Bizi mutlu eden, bizi biz yapan, bizi insan kılan ufak şeylerin farkındalığını yitiriyoruz farkında bile olmadan. Evlilik yıldönümleri, yaş günleri, anneler, babalar günleri görev günleri oluveriyor asıl amacından saparak. Oysa her gün o gün olmalı.
Her günü evlilik yıldönümü, ilk öpüştüğümüz gün, ilk elini tuttuğumuz gün, onu ilk gördüğümüz gün, doğum günü, anneler-babalar günü gibi kutlasak ne olur? Öyle yaşasak her günü ne kaybederiz?

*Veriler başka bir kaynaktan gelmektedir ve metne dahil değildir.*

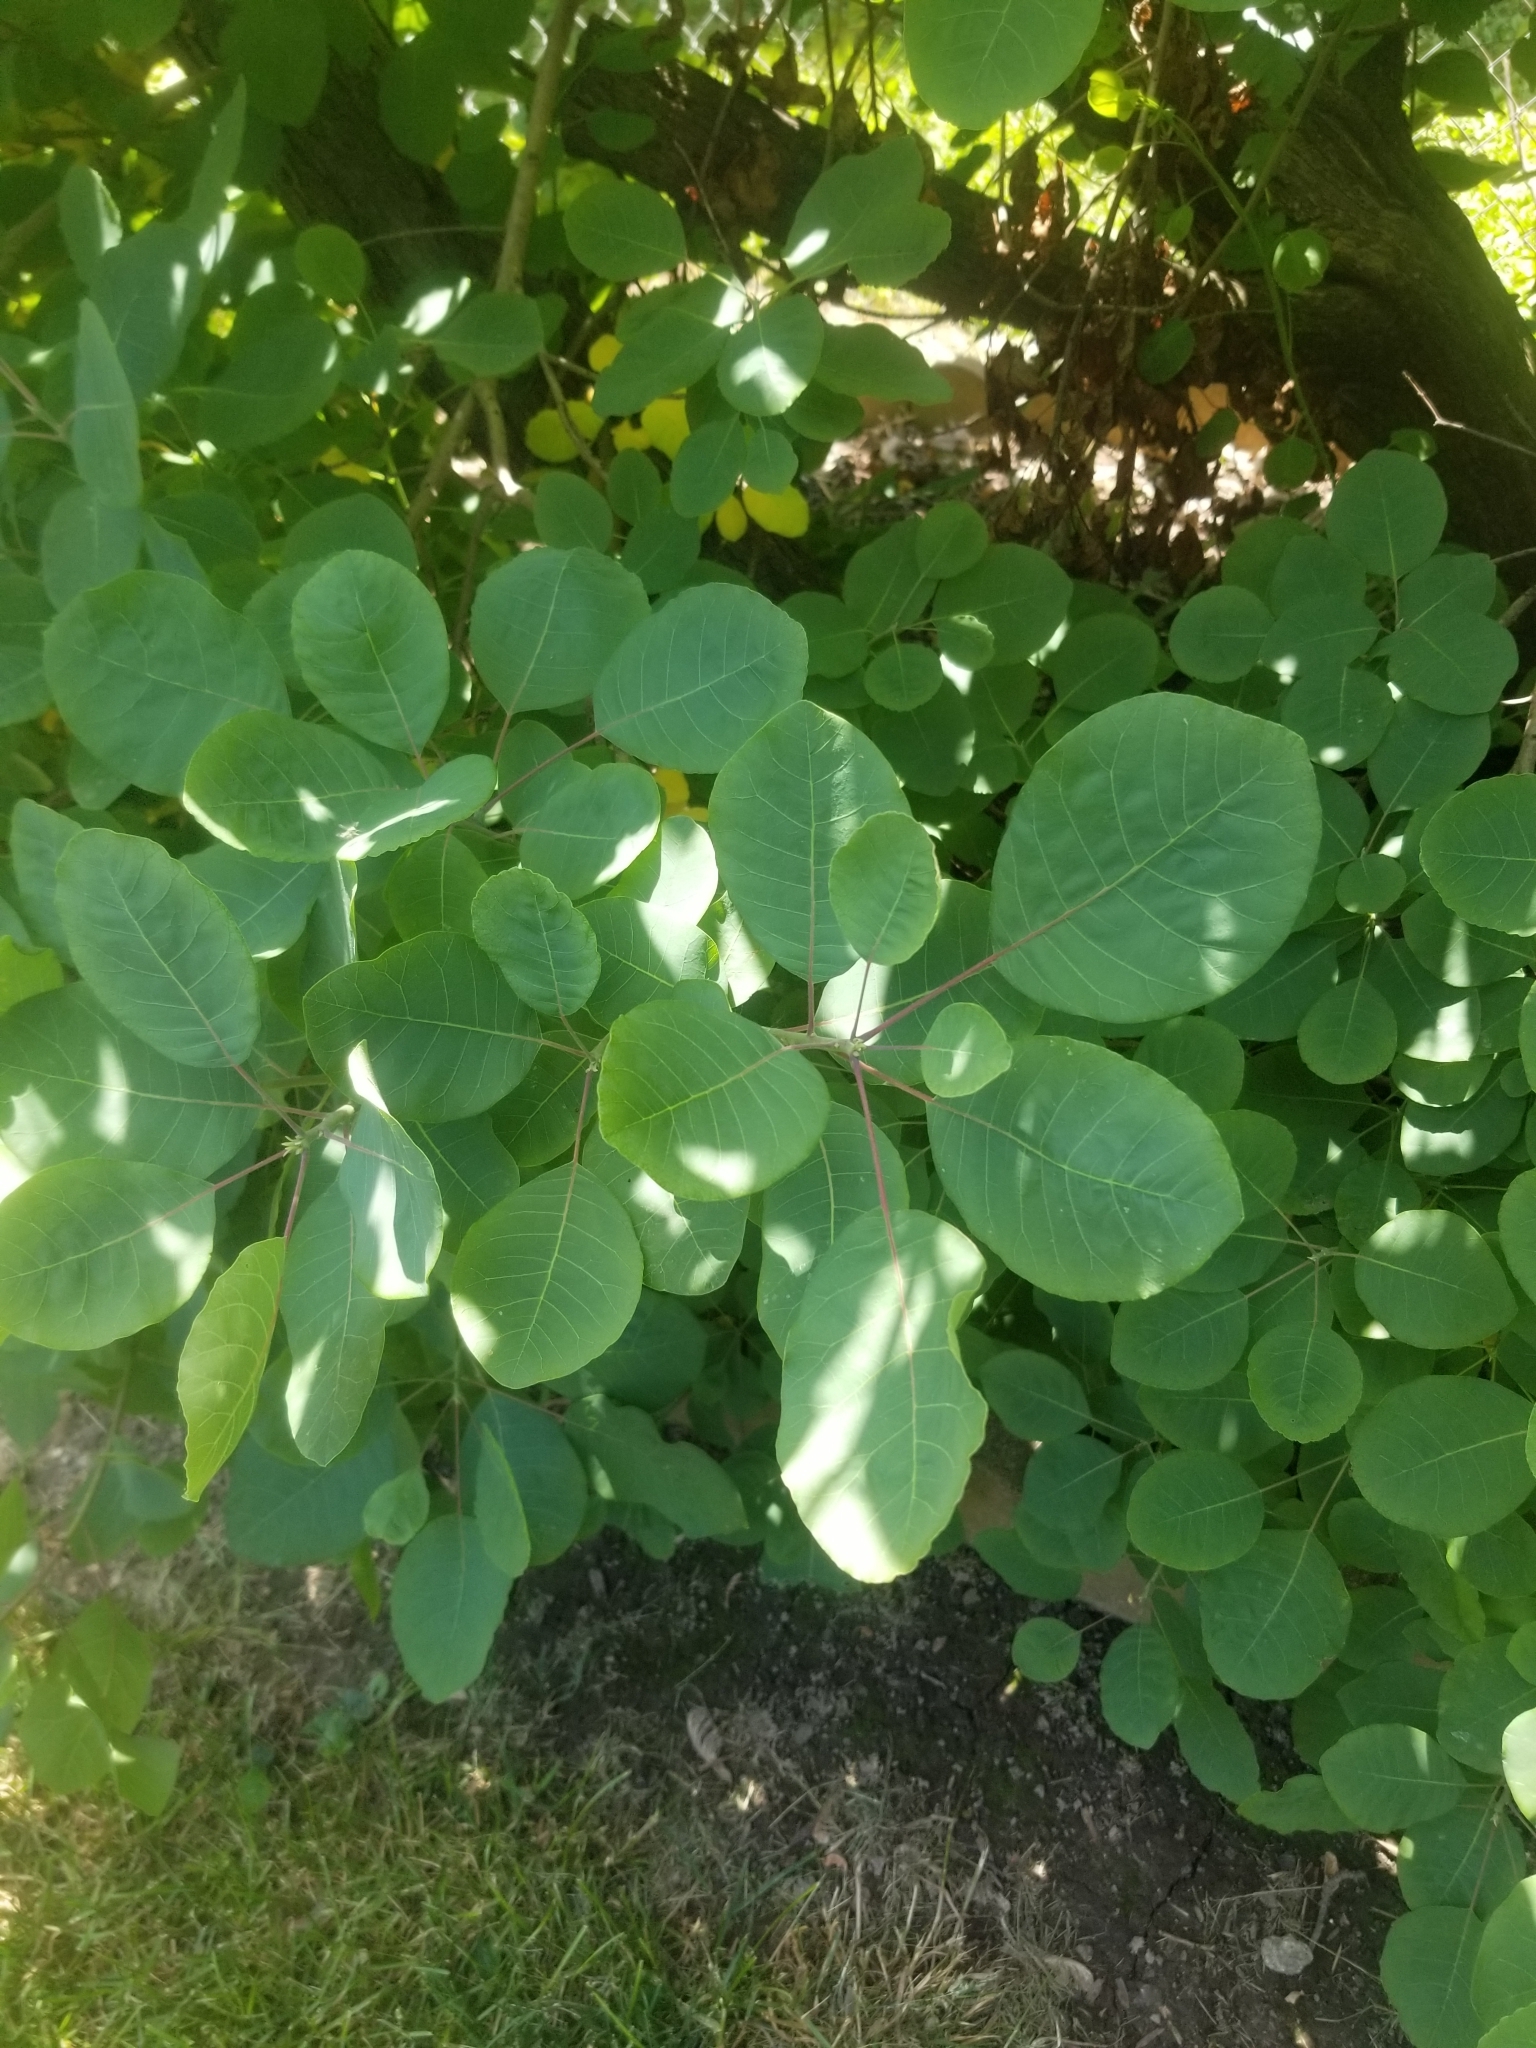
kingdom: Plantae
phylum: Tracheophyta
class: Magnoliopsida
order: Sapindales
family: Anacardiaceae
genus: Cotinus
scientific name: Cotinus obovatus
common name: Chittamwood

Zaten kaybediyoruz, zaten sıradanlaştırıyor, vasatlaştırıyor, görevler haline getiriyoruz ilişkilerimizi. Bayramları artık tatil diye seviyoruz. Şehirden kaçmak için bahane olarak görüyoruz. Evdeysek bile kapıları açmıyor deliklerden usulca bakıyoruz çıt bile çıkarmadan. Telefonları açmıyor, şöyle bir rahat rahat uyusak diyoruz içimizden. Oysa unutuyoruz ölümün uyumak demek olduğunu ve zaten er ya da geç hepimizin bir gün istediği kadar uyuyacağını.
Uyuyarak hayatı kaçırıyoruz. Bayramdan kaçarak ilişkileri yitiriyoruz, ruhumuzu bilmeden öldürüyoruz. Zul geliyor bize bayramlaşmak artık. Oysa çocukluğumuza geri dönünce şimdiki çocuklar için anlamı tatil olan bayramların anlamı değişiveriyor birden bizim için.

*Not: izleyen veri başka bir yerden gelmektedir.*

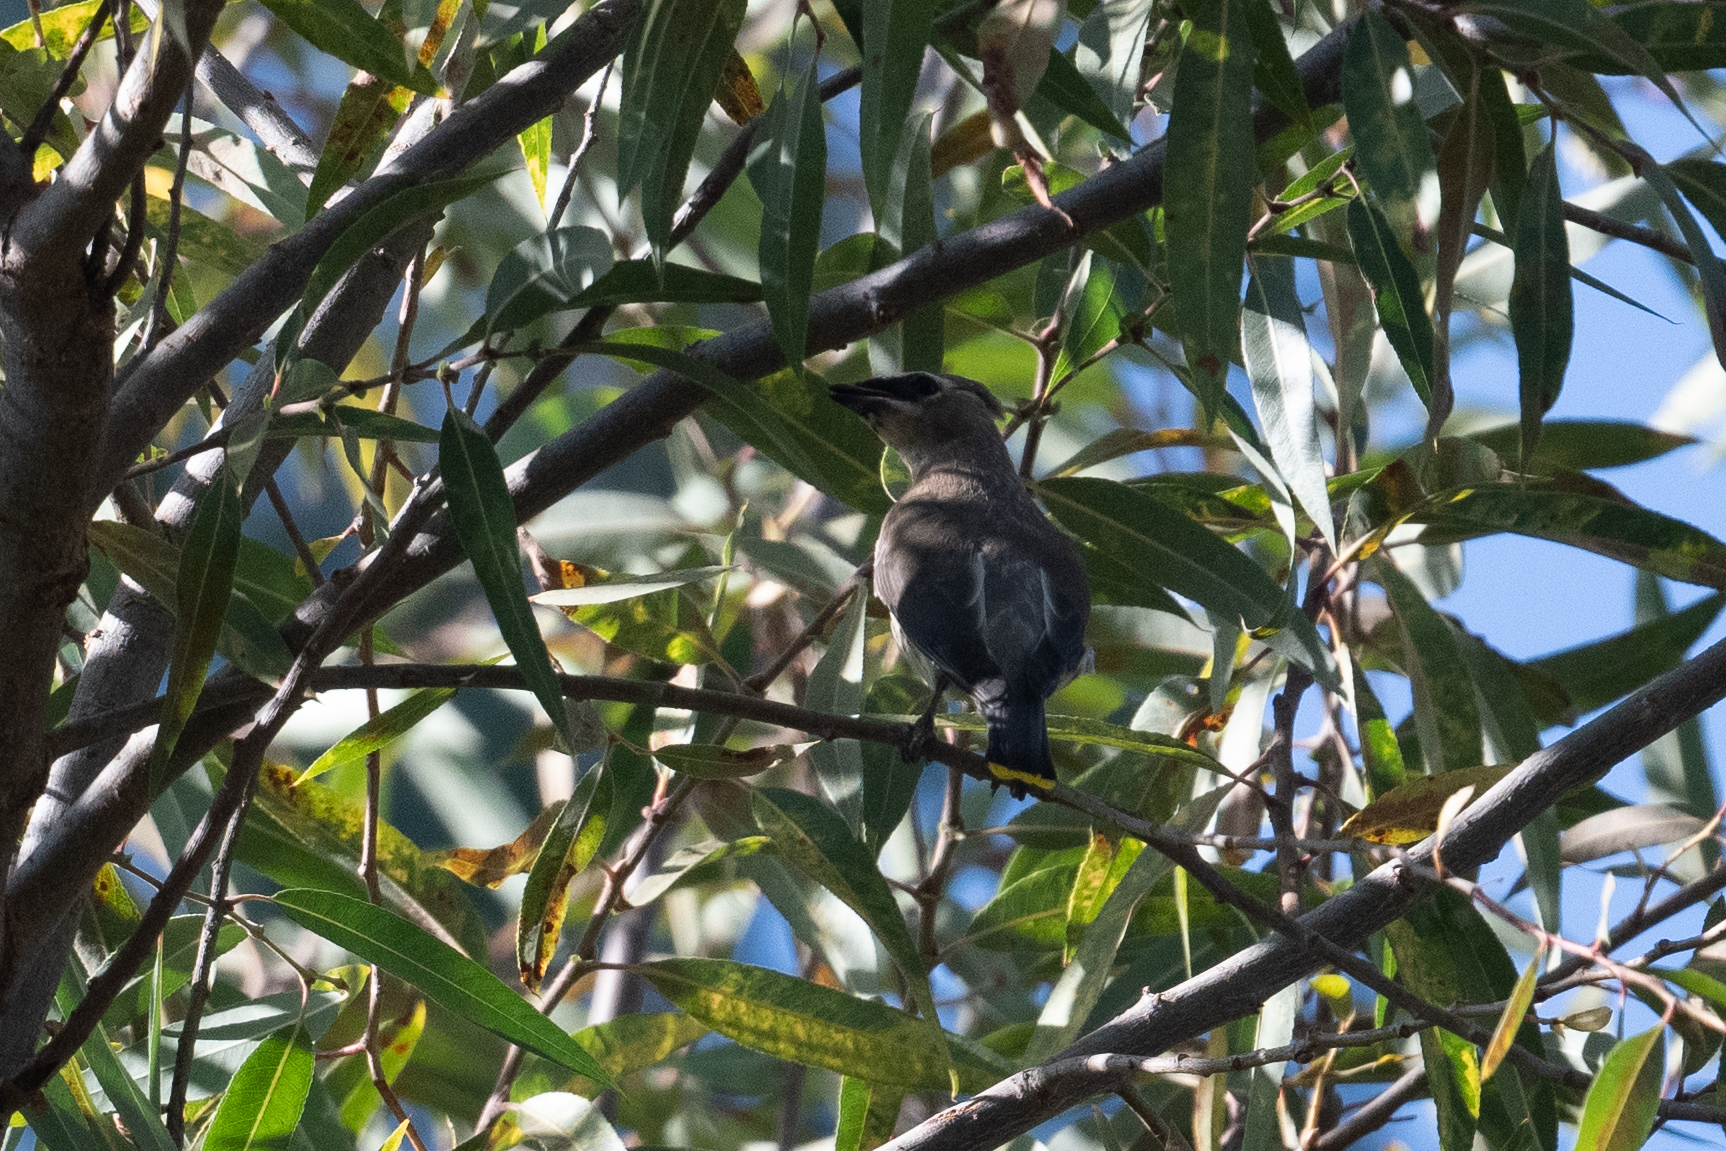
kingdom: Animalia
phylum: Chordata
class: Aves
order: Passeriformes
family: Bombycillidae
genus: Bombycilla
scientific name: Bombycilla cedrorum
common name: Cedar waxwing
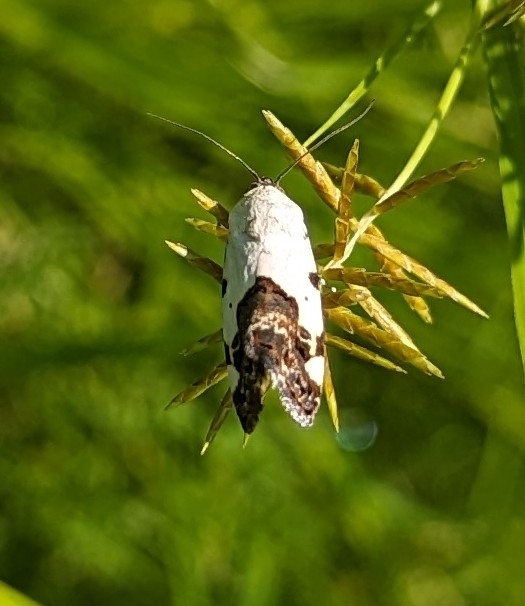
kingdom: Animalia
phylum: Arthropoda
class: Insecta
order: Lepidoptera
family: Noctuidae
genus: Acontia
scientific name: Acontia aprica
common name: Nun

Kent Şekerlerinin reklamları hatırlatıyor bize çocukluğumuzu ne yazık ki.
Yanımızda ihtiyacımız olduğu zaman bize öğüt verecek bir anne, bir babayı onlar yaşarken bile bile yitiriyoruz. Unutuyoruz bir yerlerde bizi bekleyen yüreklerin olduğunu.
Unutuyoruz sesimizi duydukça keyiflenen, bizi gördükçe, sarıldıkça bize, bize öğüt verdikçe, konuştukça bizimle gittikçe gençleşen birilerinin olduğunu.

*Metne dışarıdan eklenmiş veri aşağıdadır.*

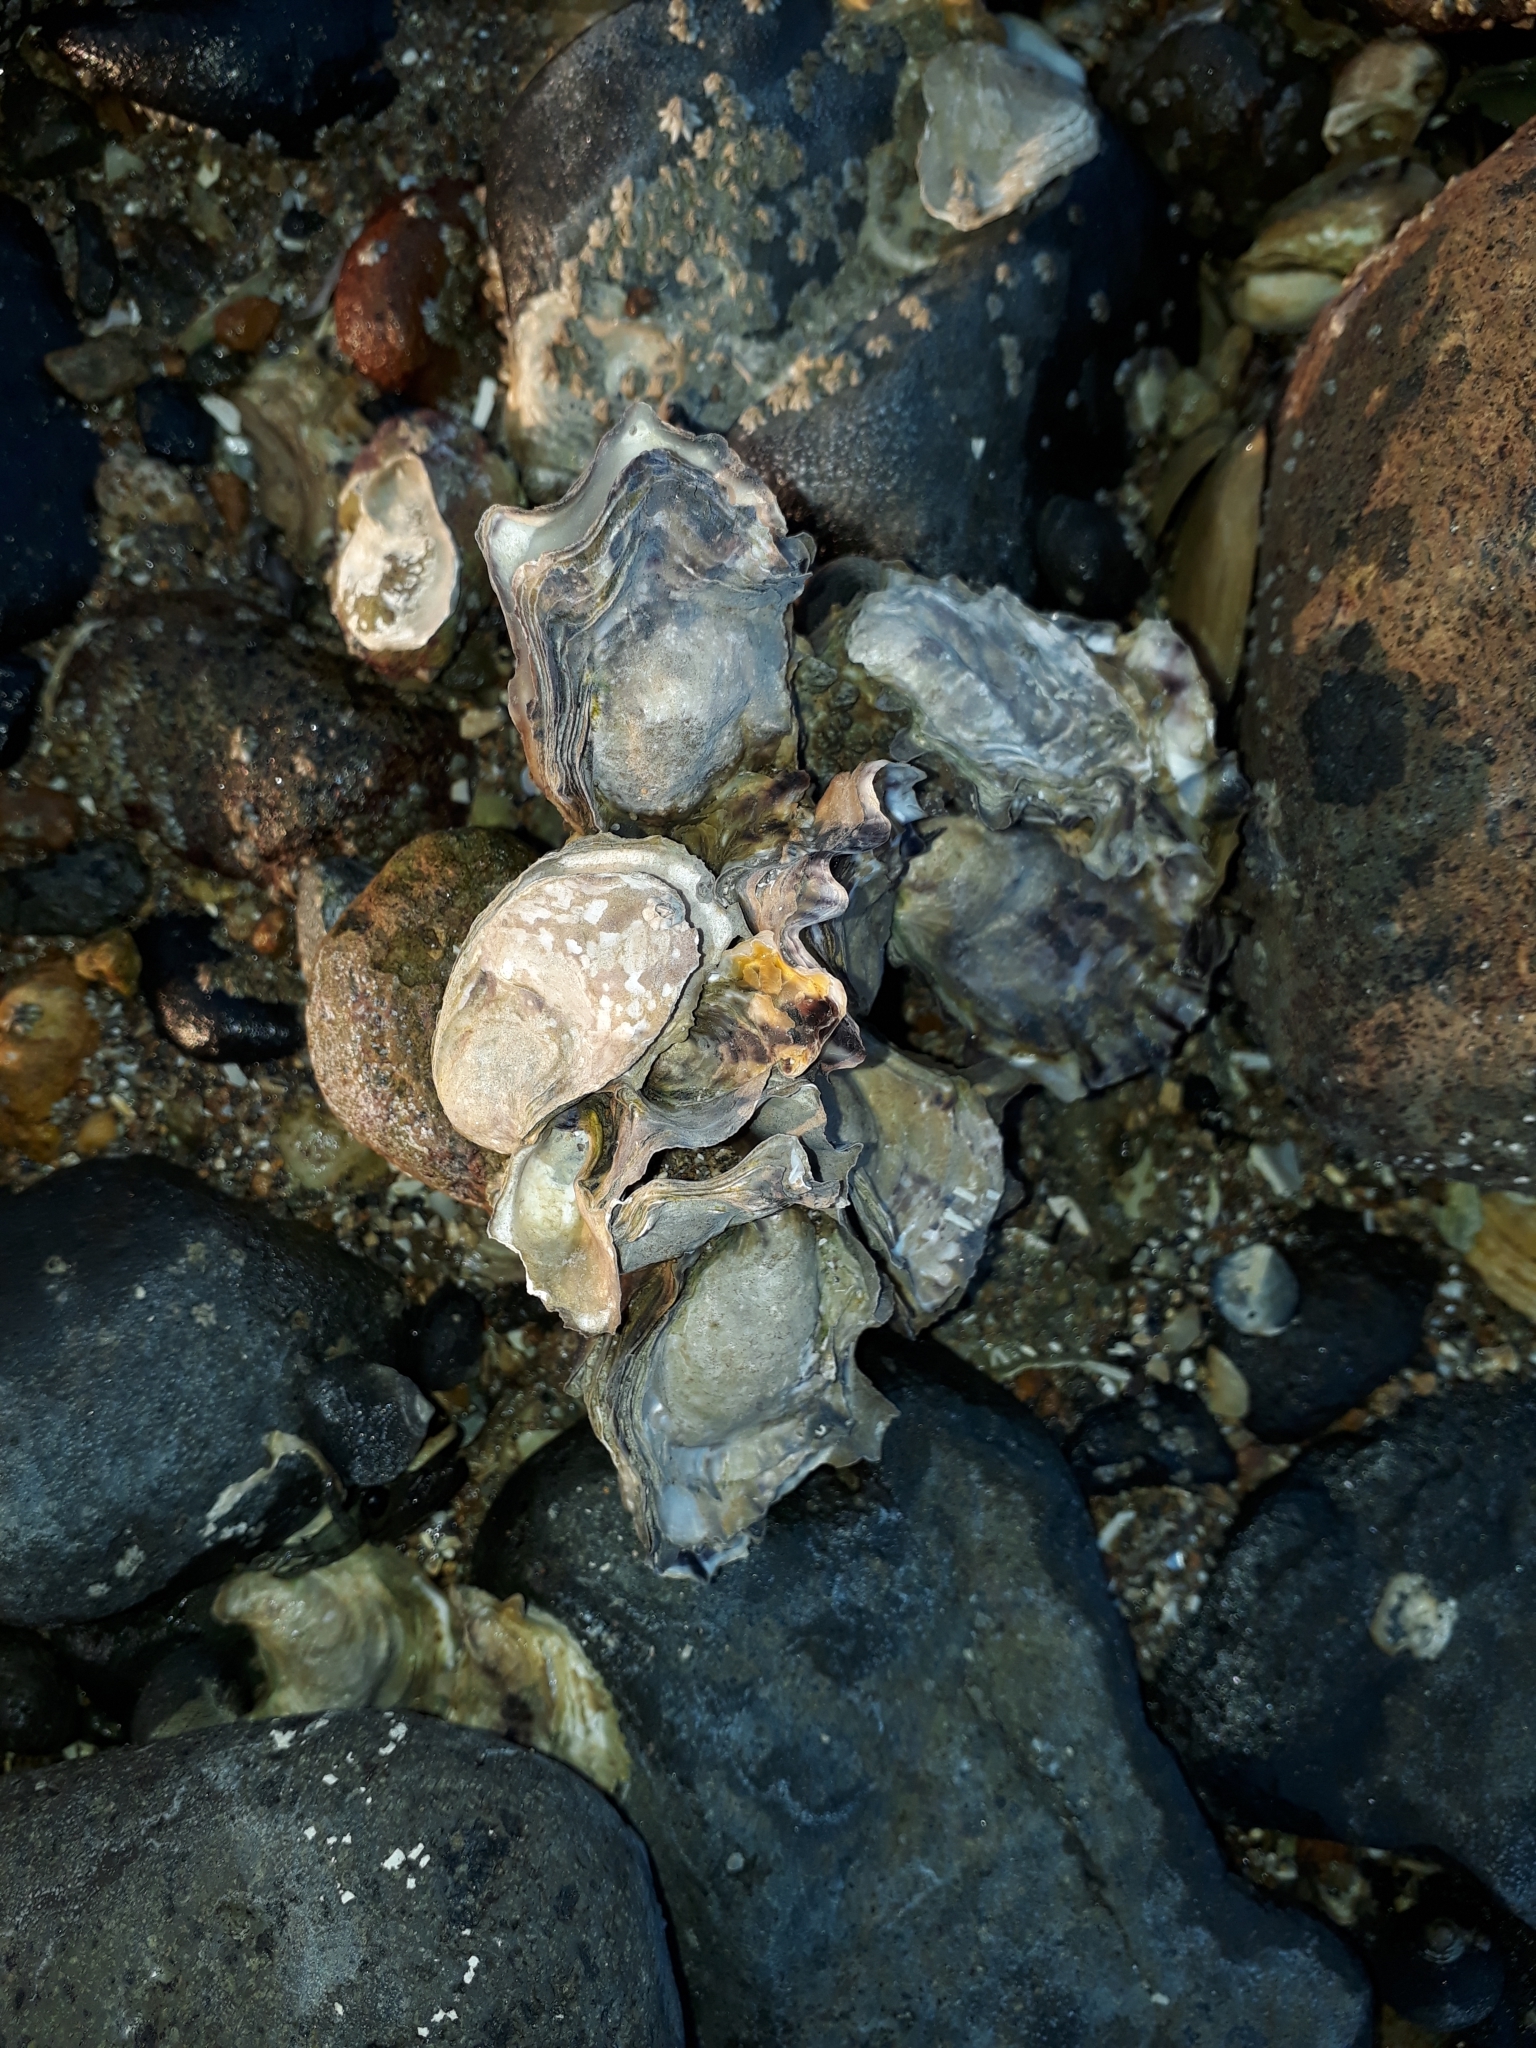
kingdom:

Kart atmayı da unuttuk almayı da. Mektuplara “Uzun süredir yazamadım ama…” diye başlamayı da…
SMS’leşiyoruz. Şimdilerde twit atıyoruz, face’ten haberleşiyoruz.
Umarsız oynanan kartopları, yapılan kardan adamlar,
Çok sevdiğin bir ayakkabıyı giymek,
Kendini her geçen gün daha iyi hissetmek,
Gelen misafirlerin, gidilen misafirliklerin güzelliği,
Aşk acısı çekmenin, saatlerce telefon başında beklemenin mayhoş tadı,
Ve daha nice şeyler…
Ortalama yaşam süresi uzuyormuş Türk insanının.
Bana ne! Uzasa ne olacak ki? Yitiriveriyoruz hayatımızdan tüm güzellikleri ışık hızıyla…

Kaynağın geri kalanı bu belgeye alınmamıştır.